On the other hand, the precision of a pleural albumin index in pleural fluid less than 0.6 stood out in comparison with the albumin and protein gradients in patients with poorly categorized hepatic hydrothorax (77% vs 62% vs 61%).

The simplest strategy to reveal the true transudative nature of effusions related to heart failure, labeled exudates according to Light’s criteria, is to calculate the pleural fluid serum-albumin gradient.

In contrast, for poorly classified hepatic hydrothorax, measurement of the pleural ratio to serum albumin is recommended. The gradient of whey protein to pleural fluid should no longer be considered the preferred test for this purpose.

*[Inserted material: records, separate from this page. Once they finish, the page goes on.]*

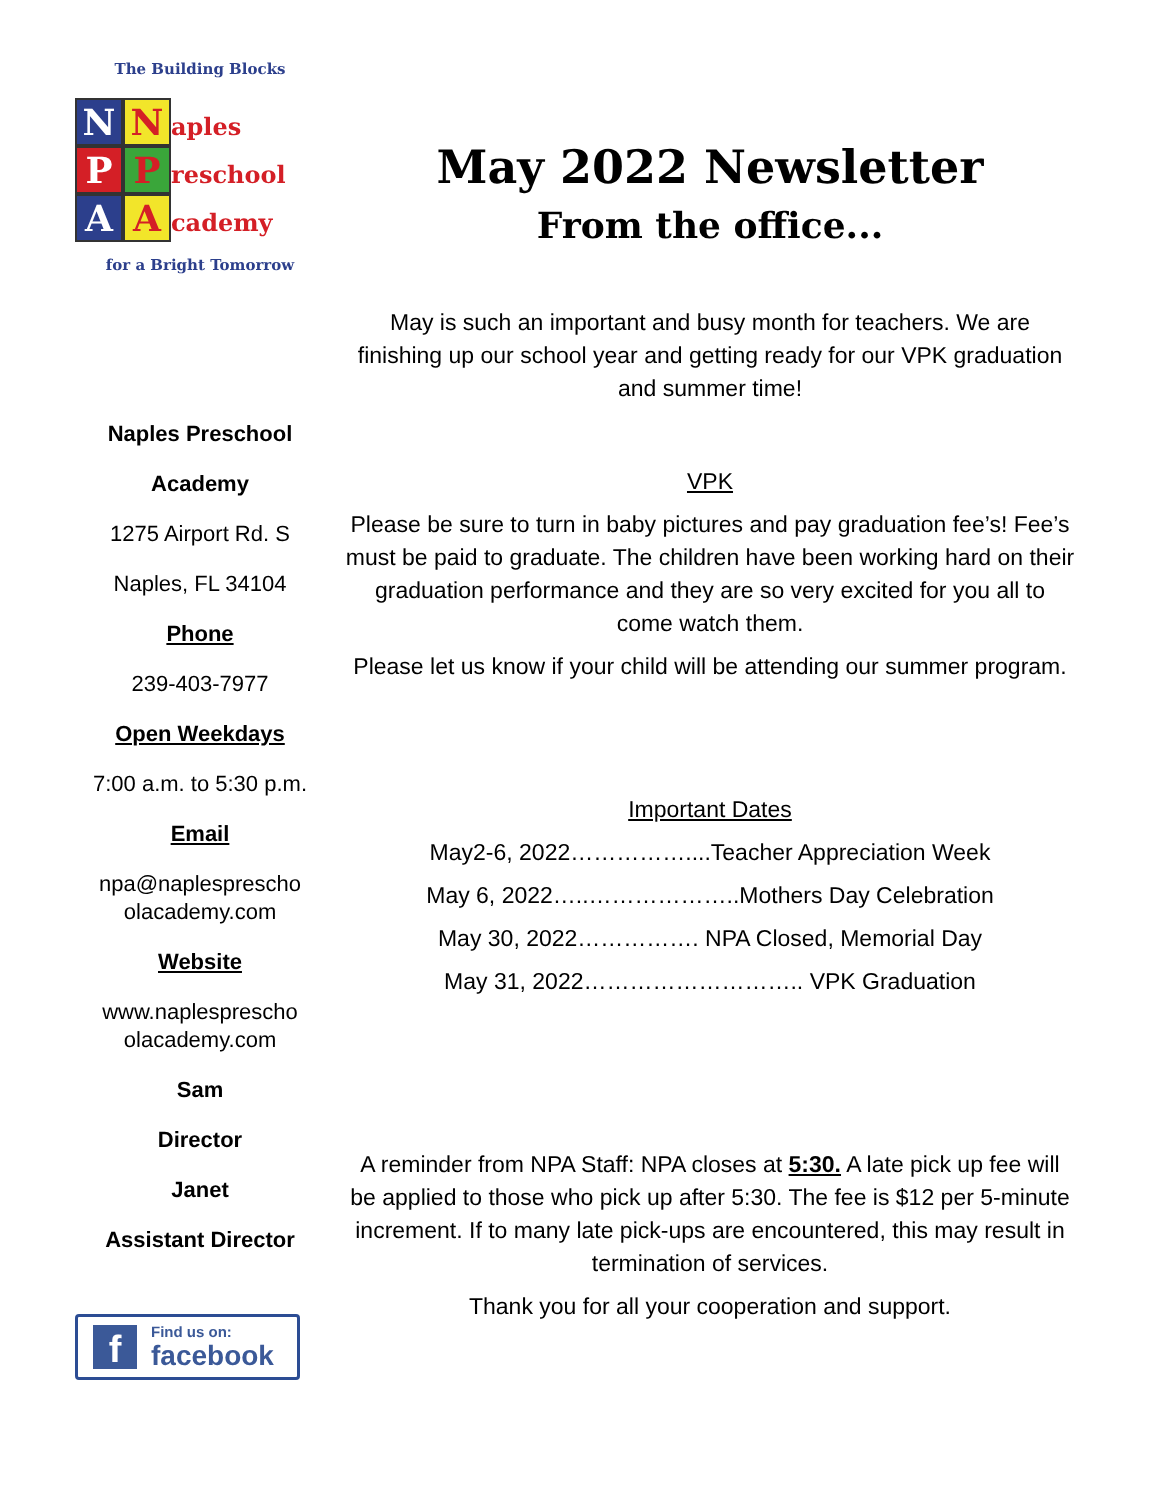The Building Blocks
N N aples
P P reschool
A A cademy
for a Bright Tomorrow
Naples Preschool
Academy
1275 Airport Rd. S
Naples, FL 34104
Phone
239-403-7977
Open Weekdays
7:00 a.m. to 5:30 p.m.
Email
npa@naplesprescho olacademy.com
Website
www.naplesprescho olacademy.com
Sam
Director
Janet
Assistant Director
f
Find us on:
facebook
May 2022 Newsletter
From the office...
May is such an important and busy month for teachers. We are finishing up our school year and getting ready for our VPK graduation and summer time!
VPK
Please be sure to turn in baby pictures and pay graduation fee’s! Fee’s must be paid to graduate. The children have been working hard on their graduation performance and they are so very excited for you all to come watch them.
Please let us know if your child will be attending our summer program.
Important Dates
May2-6, 2022……………....Teacher Appreciation Week
May 6, 2022…..………………..Mothers Day Celebration
May 30, 2022……………. NPA Closed, Memorial Day
May 31, 2022……………………….. VPK Graduation
A reminder from NPA Staff: NPA closes at 5:30. A late pick up fee will be applied to those who pick up after 5:30. The fee is $12 per 5-minute increment. If to many late pick-ups are encountered, this may result in termination of services.
Thank you for all your cooperation and support.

Consider additional studies on pleural fluid (cell count, differential, culture, cytology, triglycerides).

Exudative pleural effusions meet at least one of the following criteria, while transudative pleural effusions meet none:

  1. The ratio between pleural fluid protein and serum protein is greater than 0.5.
  2. The ratio of pleural fluid lactate dehydrogenase (LDH) to serum lactate dehydrogenase is greater than 0.6.
  3. The level of lactate dehydrogenase in pleural fluid is greater than two-thirds of the upper limit of normal for serum lactate dehydrogenase.

Results

Light’s criteria serve as a good starting point in separating transudate from exudate. Light’s criteria misclassify about 25% of transudates as exudates, and most of these patients receive diuretics.

If a patient is thought to have a disease that produces a transudative pleural effusion, but Light’s criteria suggest an exudate only by a small margin, the serum pleural fluid protein gradient should be examined.

In clinical practice, exudative effluvia can be effectively separated from transudative effluvia using Light’s criteria. These criteria classify an effusion as exudate if one or more of the above criteria are present:

The ratio between pleural fluid protein and serum protein is greater than 0.5. The ratio of pleural fluid lactate dehydrogenase (LDH) to serum lactate dehydrogenase is greater than 0.6.

The level of lactate dehydrogenase in pleural fluid is greater than two-thirds of the upper limit of normal for serum lactate dehydrogenase.

Light’s criteria are nearly 100 percent sensitive for identifying exudates, but approximately 20 percent of patients with pleural effusion caused by heart failure may meet the criteria for an exudative effusion after receiving diuretics.

In these circumstances, if the difference between the protein levels in the serum and the pleural fluid is greater than 3.1 g per dL, the patient should be classified as having a transudative effusion.

A serum albumin effusion gradient greater than 1.2 g per dL may also indicate that the pleural effusion is probably a true transudative effusion.

However, neither protein nor albumin gradients alone should be the primary test used to distinguish transudative effusions from exudative effusions because they result in misclassification of a significant number of exudates.

This lower sensitivity may be caused by the fact that a single test is used as opposed to the combination of three tests from the standard criteria described above.